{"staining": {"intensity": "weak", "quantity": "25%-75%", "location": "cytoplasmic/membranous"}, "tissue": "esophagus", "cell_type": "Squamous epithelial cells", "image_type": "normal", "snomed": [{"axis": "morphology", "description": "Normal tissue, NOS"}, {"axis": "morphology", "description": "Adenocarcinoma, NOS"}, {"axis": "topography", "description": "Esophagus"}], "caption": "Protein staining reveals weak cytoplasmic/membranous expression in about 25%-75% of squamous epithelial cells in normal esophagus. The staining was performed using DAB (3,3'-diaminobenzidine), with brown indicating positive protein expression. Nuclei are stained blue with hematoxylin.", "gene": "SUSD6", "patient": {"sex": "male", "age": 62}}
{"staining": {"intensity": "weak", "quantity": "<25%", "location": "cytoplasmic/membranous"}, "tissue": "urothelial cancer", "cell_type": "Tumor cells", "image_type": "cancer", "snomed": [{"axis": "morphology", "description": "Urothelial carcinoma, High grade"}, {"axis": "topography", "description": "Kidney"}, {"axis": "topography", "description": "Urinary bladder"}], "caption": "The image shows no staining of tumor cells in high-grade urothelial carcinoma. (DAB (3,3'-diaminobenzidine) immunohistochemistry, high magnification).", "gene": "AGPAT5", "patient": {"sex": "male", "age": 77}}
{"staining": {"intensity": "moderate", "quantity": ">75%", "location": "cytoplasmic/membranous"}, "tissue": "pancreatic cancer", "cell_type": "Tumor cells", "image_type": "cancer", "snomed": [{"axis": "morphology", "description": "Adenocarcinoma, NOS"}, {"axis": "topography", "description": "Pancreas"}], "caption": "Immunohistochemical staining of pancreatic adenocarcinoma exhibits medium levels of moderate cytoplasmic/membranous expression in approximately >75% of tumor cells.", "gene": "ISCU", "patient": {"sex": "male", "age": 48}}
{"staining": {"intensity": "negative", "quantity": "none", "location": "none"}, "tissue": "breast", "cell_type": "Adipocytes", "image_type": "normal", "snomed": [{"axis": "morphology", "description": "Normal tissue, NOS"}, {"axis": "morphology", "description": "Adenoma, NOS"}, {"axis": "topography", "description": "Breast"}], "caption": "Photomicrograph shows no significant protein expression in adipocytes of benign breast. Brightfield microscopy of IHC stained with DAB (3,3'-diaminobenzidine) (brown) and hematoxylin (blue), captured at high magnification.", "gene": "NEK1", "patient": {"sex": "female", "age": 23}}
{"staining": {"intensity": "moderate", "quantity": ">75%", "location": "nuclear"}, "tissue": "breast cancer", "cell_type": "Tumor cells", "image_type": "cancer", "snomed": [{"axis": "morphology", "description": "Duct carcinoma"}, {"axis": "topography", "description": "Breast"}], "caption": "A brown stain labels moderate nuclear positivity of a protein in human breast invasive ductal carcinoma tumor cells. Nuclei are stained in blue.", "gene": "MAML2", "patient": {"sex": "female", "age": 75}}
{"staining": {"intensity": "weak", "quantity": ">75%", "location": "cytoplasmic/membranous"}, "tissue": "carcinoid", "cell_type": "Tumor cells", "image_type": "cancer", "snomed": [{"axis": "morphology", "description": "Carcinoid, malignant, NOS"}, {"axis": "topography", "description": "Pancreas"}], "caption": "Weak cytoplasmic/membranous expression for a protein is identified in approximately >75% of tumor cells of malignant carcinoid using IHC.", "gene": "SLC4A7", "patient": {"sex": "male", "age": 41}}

— Task item —
Repeat the material above in full, quoting it exactly.

— Output of the exercise —
{"staining": {"intensity": "weak", "quantity": "25%-75%", "location": "cytoplasmic/membranous"}, "tissue": "esophagus", "cell_type": "Squamous epithelial cells", "image_type": "normal", "snomed": [{"axis": "morphology", "description": "Normal tissue, NOS"}, {"axis": "morphology", "description": "Adenocarcinoma, NOS"}, {"axis": "topography", "description": "Esophagus"}], "caption": "Protein staining reveals weak cytoplasmic/membranous expression in about 25%-75% of squamous epithelial cells in normal esophagus. The staining was performed using DAB (3,3'-diaminobenzidine), with brown indicating positive protein expression. Nuclei are stained blue with hematoxylin.", "gene": "SUSD6", "patient": {"sex": "male", "age": 62}}
{"staining": {"intensity": "weak", "quantity": "<25%", "location": "cytoplasmic/membranous"}, "tissue": "urothelial cancer", "cell_type": "Tumor cells", "image_type": "cancer", "snomed": [{"axis": "morphology", "description": "Urothelial carcinoma, High grade"}, {"axis": "topography", "description": "Kidney"}, {"axis": "topography", "description": "Urinary bladder"}], "caption": "The image shows no staining of tumor cells in high-grade urothelial carcinoma. (DAB (3,3'-diaminobenzidine) immunohistochemistry, high magnification).", "gene": "AGPAT5", "patient": {"sex": "male", "age": 77}}
{"staining": {"intensity": "moderate", "quantity": ">75%", "location": "cytoplasmic/membranous"}, "tissue": "pancreatic cancer", "cell_type": "Tumor cells", "image_type": "cancer", "snomed": [{"axis": "morphology", "description": "Adenocarcinoma, NOS"}, {"axis": "topography", "description": "Pancreas"}], "caption": "Immunohistochemical staining of pancreatic adenocarcinoma exhibits medium levels of moderate cytoplasmic/membranous expression in approximately >75% of tumor cells.", "gene": "ISCU", "patient": {"sex": "male", "age": 48}}
{"staining": {"intensity": "negative", "quantity": "none", "location": "none"}, "tissue": "breast", "cell_type": "Adipocytes", "image_type": "normal", "snomed": [{"axis": "morphology", "description": "Normal tissue, NOS"}, {"axis": "morphology", "description": "Adenoma, NOS"}, {"axis": "topography", "description": "Breast"}], "caption": "Photomicrograph shows no significant protein expression in adipocytes of benign breast. Brightfield microscopy of IHC stained with DAB (3,3'-diaminobenzidine) (brown) and hematoxylin (blue), captured at high magnification.", "gene": "NEK1", "patient": {"sex": "female", "age": 23}}
{"staining": {"intensity": "moderate", "quantity": ">75%", "location": "nuclear"}, "tissue": "breast cancer", "cell_type": "Tumor cells", "image_type": "cancer", "snomed": [{"axis": "morphology", "description": "Duct carcinoma"}, {"axis": "topography", "description": "Breast"}], "caption": "A brown stain labels moderate nuclear positivity of a protein in human breast invasive ductal carcinoma tumor cells. Nuclei are stained in blue.", "gene": "MAML2", "patient": {"sex": "female", "age": 75}}
{"staining": {"intensity": "weak", "quantity": ">75%", "location": "cytoplasmic/membranous"}, "tissue": "carcinoid", "cell_type": "Tumor cells", "image_type": "cancer", "snomed": [{"axis": "morphology", "description": "Carcinoid, malignant, NOS"}, {"axis": "topography", "description": "Pancreas"}], "caption": "Weak cytoplasmic/membranous expression for a protein is identified in approximately >75% of tumor cells of malignant carcinoid using IHC.", "gene": "SLC4A7", "patient": {"sex": "male", "age": 41}}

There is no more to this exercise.